◆ **Work instruction**
Please state how many lines of the data contain "Strongly". The number by itself is enough.

★ ★ ★ ★ ★ ★ ★

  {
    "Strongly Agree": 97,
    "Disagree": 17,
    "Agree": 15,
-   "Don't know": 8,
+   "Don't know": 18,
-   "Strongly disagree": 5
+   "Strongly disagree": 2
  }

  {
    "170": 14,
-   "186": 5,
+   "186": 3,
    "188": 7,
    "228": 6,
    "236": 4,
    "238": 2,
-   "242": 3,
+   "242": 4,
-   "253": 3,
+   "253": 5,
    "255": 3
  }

★ ★ ★ ★ ★ ★ ★

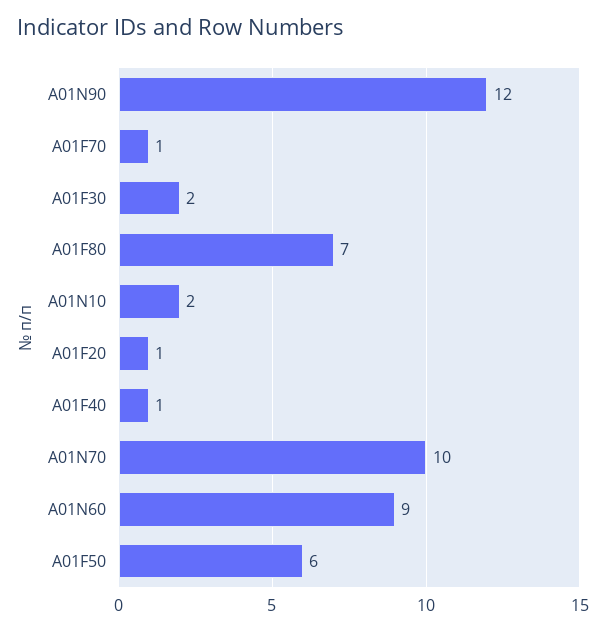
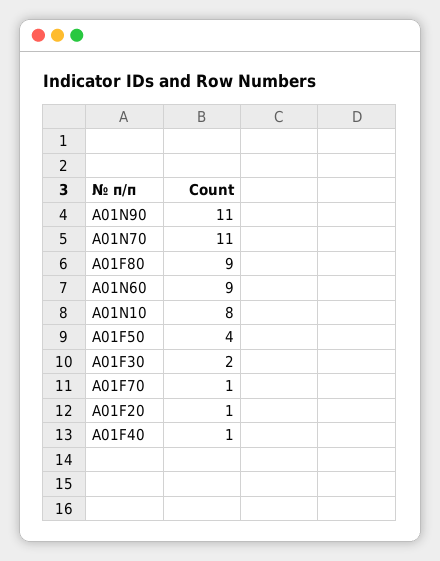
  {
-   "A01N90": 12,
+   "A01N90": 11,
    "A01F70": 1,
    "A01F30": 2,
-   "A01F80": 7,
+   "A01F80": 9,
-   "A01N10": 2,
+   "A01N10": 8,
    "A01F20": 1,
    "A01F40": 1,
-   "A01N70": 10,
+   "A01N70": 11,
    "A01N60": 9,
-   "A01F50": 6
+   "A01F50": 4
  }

★ ★ ★ ★ ★ ★ ★

◆ **Result of the task**
3